Nov 17, 2008

How To Write a Paper

For many of us, few things are more boring than writing a paper. Unfortunately, all students are condemned to this menial task at one time or another. Here’s a step-by-step guide on how to get it out quickly without suffering in the grade department.

The first step is to find a topic. Writing papers may not be fun, but with the right topic, the process can at least be interesting. Try to see the paper as an opportunity to learn about something that you choose. One option would be something your teacher touched on only briefly or not at all. Another is a connection between the material and something outside of class that you have special knowledge about. Choose your topic early and clear it with your teacher to make sure it is what they are looking for.

After picking your topic, it’s time to create a thesis statement. The thesis is the argument that you want to prove in your paper. A good thesis statement is “debatable”, or in other words, it should entice the reader to form opinions of their own. Always state your thesis at the beginning of your paper. Think of it as the starting point from which to launch your arguments. Also, make sure the thesis is as clear as possible - in many ways, it is the most important part of the paper.

With these two first steps finished, a general outline can be constructed. This includes researched arguments that you will use to convince the reader that your thesis is correct.

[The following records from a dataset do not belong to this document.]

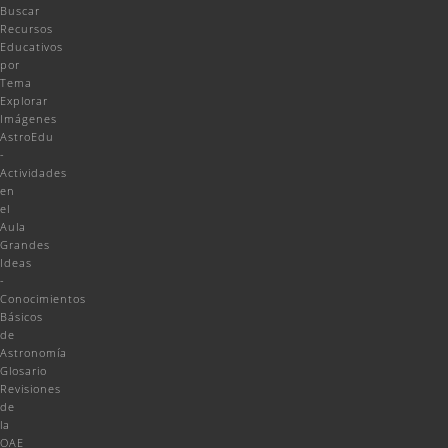
Buscar
Recursos
Educativos
por
Tema
Explorar
Imágenes
AstroEdu
-
Actividades
en
el
Aula
Grandes
Ideas
-
Conocimientos
Básicos
de
Astronomía
Glosario
Revisiones
de
la
OAE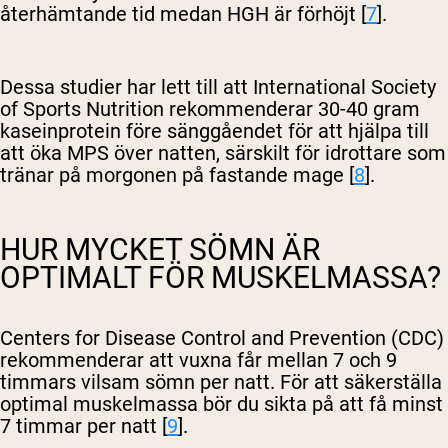
återhämtande tid medan HGH är förhöjt [
7
].
Dessa studier har lett till att International Society
of Sports Nutrition rekommenderar 30-40 gram
kaseinprotein före sänggåendet för att hjälpa till
att öka MPS över natten, särskilt för idrottare som
tränar på morgonen på fastande mage [
8
].
HUR MYCKET SÖMN ÄR
OPTIMALT FÖR MUSKELMASSA?
Centers for Disease Control and Prevention (CDC)
rekommenderar att vuxna får mellan 7 och 9
timmars vilsam sömn per natt. För att säkerställa
optimal muskelmassa bör du sikta på att få minst
7 timmar per natt [
9
].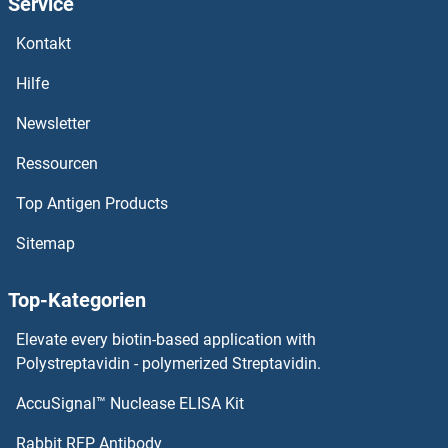
Service
ADAMTS4 Antikörper
Kontakt
ADAMTS3 Antikörper
Hilfe
ADAMTS20 Antikörper
Newsletter
Ressourcen
Adamts2 Antikörper
Top Antigen Products
ADAMTS19 Antikörper
Sitemap
ADAMTS18 Antikörper
Top-Kategorien
ADAMTS17 Antikörper
Elevate every biotin-based application with
ADAMTS16 Antikörper
Polystreptavidin - polymerized Streptavidin.
AccuSignal™ Nuclease ELISA Kit
ADAMTS15 Antikörper
Rabbit RFP Antibody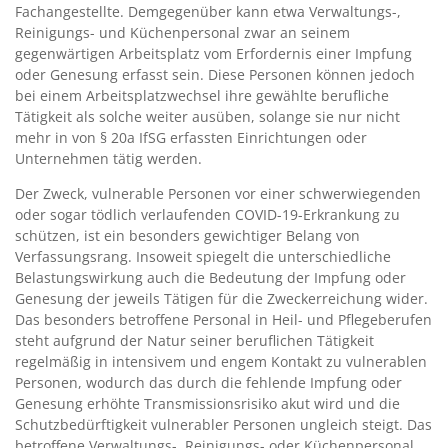
Fachangestellte. Demgegenüber kann etwa Verwaltungs-,
Reinigungs- und Küchenpersonal zwar an seinem
gegenwärtigen Arbeitsplatz vom Erfordernis einer Impfung
oder Genesung erfasst sein. Diese Personen können jedoch
bei einem Arbeitsplatzwechsel ihre gewählte berufliche
Tätigkeit als solche weiter ausüben, solange sie nur nicht
mehr in von § 20a IfSG erfassten Einrichtungen oder
Unternehmen tätig werden.
Der Zweck, vulnerable Personen vor einer schwerwiegenden
oder sogar tödlich verlaufenden COVID-19-Erkrankung zu
schützen, ist ein besonders gewichtiger Belang von
Verfassungsrang. Insoweit spiegelt die unterschiedliche
Belastungswirkung auch die Bedeutung der Impfung oder
Genesung der jeweils Tätigen für die Zweckerreichung wider.
Das besonders betroffene Personal in Heil- und Pflegeberufen
steht aufgrund der Natur seiner beruflichen Tätigkeit
regelmäßig in intensivem und engem Kontakt zu vulnerablen
Personen, wodurch das durch die fehlende Impfung oder
Genesung erhöhte Transmissionsrisiko akut wird und die
Schutzbedürftigkeit vulnerabler Personen ungleich steigt. Das
betroffene Verwaltungs-, Reinigungs- oder Küchenpersonal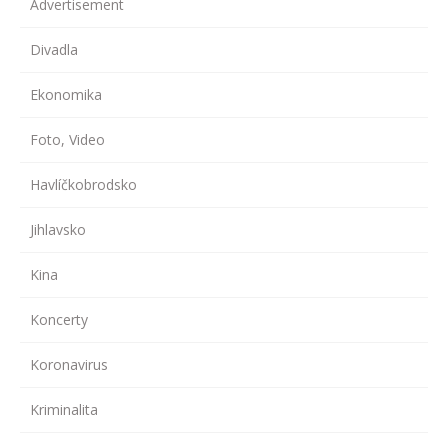
Advertisement
Divadla
Ekonomika
Foto, Video
Havlíčkobrodsko
Jihlavsko
Kina
Koncerty
Koronavirus
Kriminalita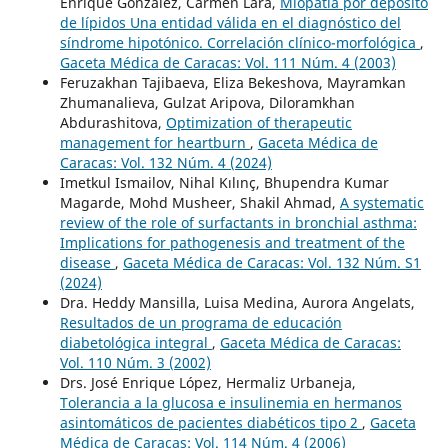
Enrique González, Carmen Lara,
Miopatía por depósito
de lípidos Una entidad válida en el diagnóstico del
síndrome hipotónico. Correlación clínico-morfológica
,
Gaceta Médica de Caracas: Vol. 111 Núm. 4 (2003)
Feruzakhan Tajibaeva, Eliza Bekeshova, Mayramkan
Zhumanalieva, Gulzat Aripova, Diloramkhan
Abdurashitova,
Optimization of therapeutic
management for heartburn
,
Gaceta Médica de
Caracas: Vol. 132 Núm. 4 (2024)
Imetkul Ismailov, Nihal Kılınç, Bhupendra Kumar
Magarde, Mohd Musheer, Shakil Ahmad,
A systematic
review of the role of surfactants in bronchial asthma:
Implications for pathogenesis and treatment of the
disease
,
Gaceta Médica de Caracas: Vol. 132 Núm. S1
(2024)
Dra. Heddy Mansilla, Luisa Medina, Aurora Angelats,
Resultados de un programa de educación
diabetológica integral
,
Gaceta Médica de Caracas:
Vol. 110 Núm. 3 (2002)
Drs. José Enrique López, Hermaliz Urbaneja,
Tolerancia a la glucosa e insulinemia en hermanos
asintomáticos de pacientes diabéticos tipo 2
,
Gaceta
Médica de Caracas: Vol. 114 Núm. 4 (2006)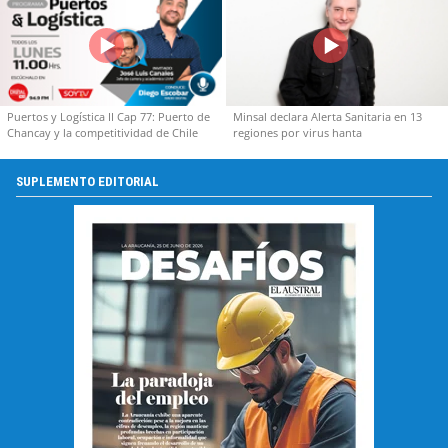
Puertos y Logística II Cap 77: Puerto de
Minsal declara Alerta Sanitaria en 13
Chancay y la competitividad de Chile
regiones por virus hanta
SUPLEMENTO EDITORIAL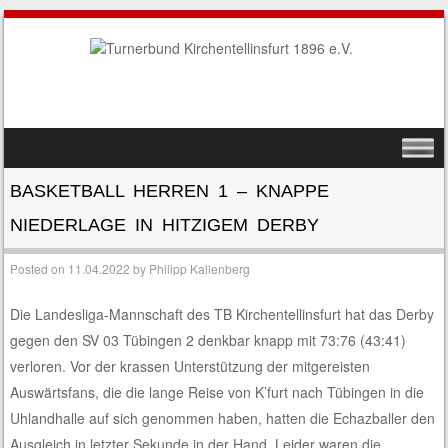
SKIP TO CONTENT
MENU
BASKETBALL HERREN 1 – KNAPPE
NIEDERLAGE IN HITZIGEM DERBY
Posted on
11.04.2022
by
Philipp Kallenberg
Die Landesliga-Mannschaft des TB Kirchentellinsfurt hat das Derby
gegen den SV 03 Tübingen 2 denkbar knapp mit 73:76 (43:41)
verloren. Vor der krassen Unterstützung der mitgereisten
Auswärtsfans, die die lange Reise von K’furt nach Tübingen in die
Uhlandhalle auf sich genommen haben, hatten die Echazballer den
Ausgleich in letzter Sekunde in der Hand. Leider waren die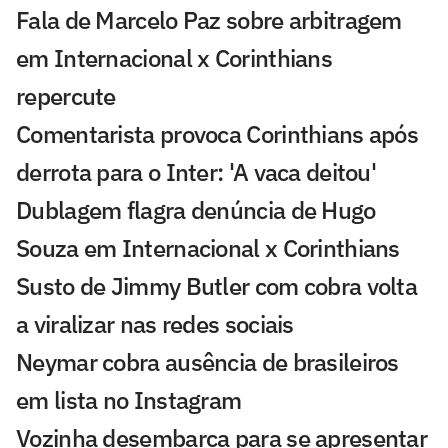
Fala de Marcelo Paz sobre arbitragem
em Internacional x Corinthians
repercute
Comentarista provoca Corinthians após
derrota para o Inter: 'A vaca deitou'
Dublagem flagra denúncia de Hugo
Souza em Internacional x Corinthians
Susto de Jimmy Butler com cobra volta
a viralizar nas redes sociais
Neymar cobra ausência de brasileiros
em lista no Instagram
Vozinha desembarca para se apresentar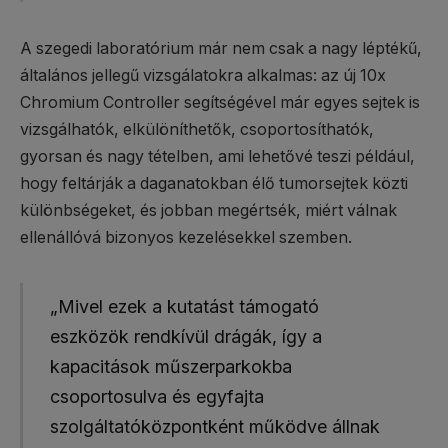
A szegedi laboratórium már nem csak a nagy léptékű,
általános jellegű vizsgálatokra alkalmas: az új 10x
Chromium Controller segítségével már egyes sejtek is
vizsgálhatók, elkülöníthetők, csoportosíthatók,
gyorsan és nagy tételben, ami lehetővé teszi például,
hogy feltárják a daganatokban élő tumorsejtek közti
különbségeket, és jobban megértsék, miért válnak
ellenállóvá bizonyos kezelésekkel szemben.
„Mivel ezek a kutatást támogató
eszközök rendkívül drágák, így a
kapacitások műszerparkokba
csoportosulva és egyfajta
szolgáltatóközpontként működve állnak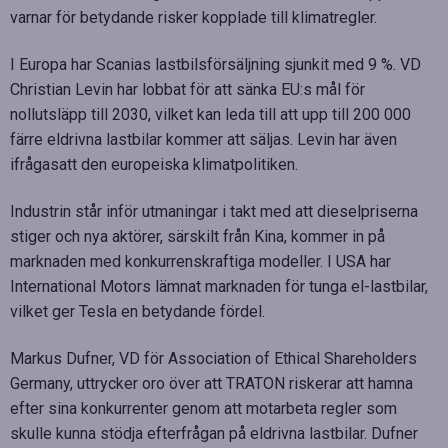
varnar för betydande risker kopplade till klimatregler.
I Europa har Scanias lastbilsförsäljning sjunkit med 9 %. VD
Christian Levin har lobbat för att sänka EU:s mål för
nollutsläpp till 2030, vilket kan leda till att upp till 200 000
färre eldrivna lastbilar kommer att säljas. Levin har även
ifrågasatt den europeiska klimatpolitiken.
Industrin står inför utmaningar i takt med att dieselpriserna
stiger och nya aktörer, särskilt från Kina, kommer in på
marknaden med konkurrenskraftiga modeller. I USA har
International Motors lämnat marknaden för tunga el-lastbilar,
vilket ger Tesla en betydande fördel.
Markus Dufner, VD för Association of Ethical Shareholders
Germany, uttrycker oro över att TRATON riskerar att hamna
efter sina konkurrenter genom att motarbeta regler som
skulle kunna stödja efterfrågan på eldrivna lastbilar. Dufner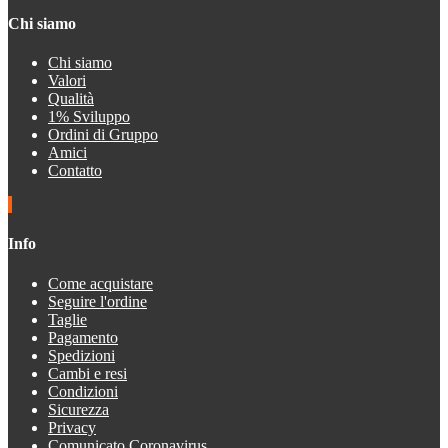
Chi siamo
Chi siamo
Valori
Qualità
1% Sviluppo
Ordini di Gruppo
Amici
Contatto
Info
Come acquistare
Seguire l'ordine
Taglie
Pagamento
Spedizioni
Cambi e resi
Condizioni
Sicurezza
Privacy
Comunicato Coronavirus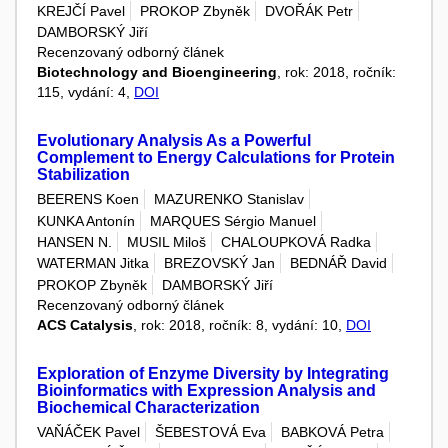
KREJČÍ Pavel
PROKOP Zbyněk
DVOŘÁK Petr
DAMBORSKÝ Jiří
Recenzovaný odborný článek
Biotechnology and Bioengineering
, rok: 2018, ročník:
115, vydání: 4,
DOI
Evolutionary Analysis As a Powerful
Complement to Energy Calculations for Protein
Stabilization
BEERENS Koen
MAZURENKO Stanislav
KUNKA Antonín
MARQUES Sérgio Manuel
HANSEN N.
MUSIL Miloš
CHALOUPKOVÁ Radka
WATERMAN Jitka
BREZOVSKÝ Jan
BEDNÁŘ David
PROKOP Zbyněk
DAMBORSKÝ Jiří
Recenzovaný odborný článek
ACS Catalysis
, rok: 2018, ročník: 8, vydání: 10,
DOI
Exploration of Enzyme Diversity by Integrating
Bioinformatics with Expression Analysis and
Biochemical Characterization
VAŇÁČEK Pavel
ŠEBESTOVÁ Eva
BABKOVÁ Petra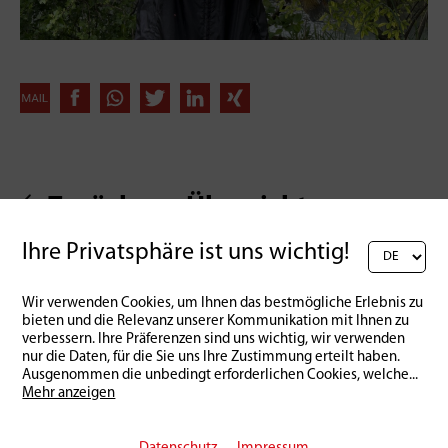
Zurück zur Übersicht
Ihre Privatsphäre ist uns wichtig!
Wir verwenden Cookies, um Ihnen das bestmögliche Erlebnis zu
bieten und die Relevanz unserer Kommunikation mit Ihnen zu
verbessern. Ihre Präferenzen sind uns wichtig, wir verwenden
nur die Daten, für die Sie uns Ihre Zustimmung erteilt haben.
Ausgenommen die unbedingt erforderlichen Cookies, welche
...
Mehr anzeigen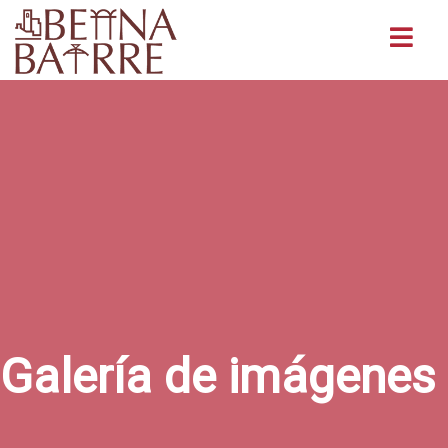
Buscar
Galería de imágenes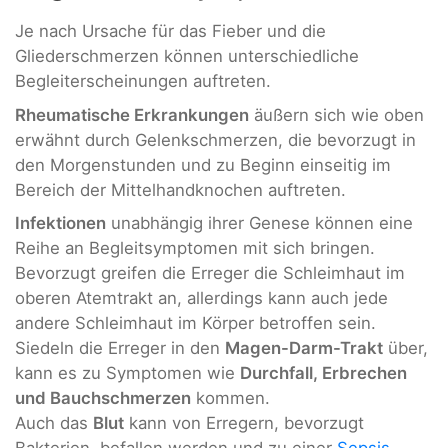
Je nach Ursache für das Fieber und die
Gliederschmerzen können unterschiedliche
Begleiterscheinungen auftreten.
Rheumatische Erkrankungen
äußern sich wie oben
erwähnt durch Gelenkschmerzen, die bevorzugt in
den Morgenstunden und zu Beginn einseitig im
Bereich der Mittelhandknochen auftreten.
Infektionen
unabhängig ihrer Genese können eine
Reihe an Begleitsymptomen mit sich bringen.
Bevorzugt greifen die Erreger die Schleimhaut im
oberen Atemtrakt an, allerdings kann auch jede
andere Schleimhaut im Körper betroffen sein.
Siedeln die Erreger in den
Magen-Darm-Trakt
über,
kann es zu Symptomen wie
Durchfall, Erbrechen
und Bauchschmerzen
kommen.
Auch das
Blut
kann von Erregern, bevorzugt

Feel free to spend a lot of time on this step. A good outline will save you a lot of stress and effort when you are writing the actual paper because you won’t be grasping for an argument or supporting evidence-you’ll already know what it is.

Get a feel for how much information and space you need for each argument. Write down where to find important book passages and Internet sites so that you can quickly reference information. If you find yourself frequently “fluffing” up your papers to reach the minimum length, figure out how much space each argument will fill, then adjust the number of arguments you have accordingly. Anticipate counter-arguments wherever you can. A successfully thwarted counter-argument will go a long way towards convincing your reader that your thesis is correct. Set up a mini-debate within the paper.

Another important tip is to make sure you write for your specific audience. The style, vocabulary, exposition, and even topic of your paper should be geared towards whoever will be reading it. For example, if you want to write about the book On The Road by Jack Kerouac, a history teacher might be more interested in the time period in which the book is set, while an English teacher might be more interested in character development.

Once your paper is written, it is time to edit it. Go back over your thesis and arguments and make sure they flow together. Look at how each argument ties back into the thesis, and the way that each paragraph transitions to the next. Try reading the paper aloud to yourself. Finally, take lots of breaks. Looking at the same words over and over will not help. Try to edit with “fresh” eyes.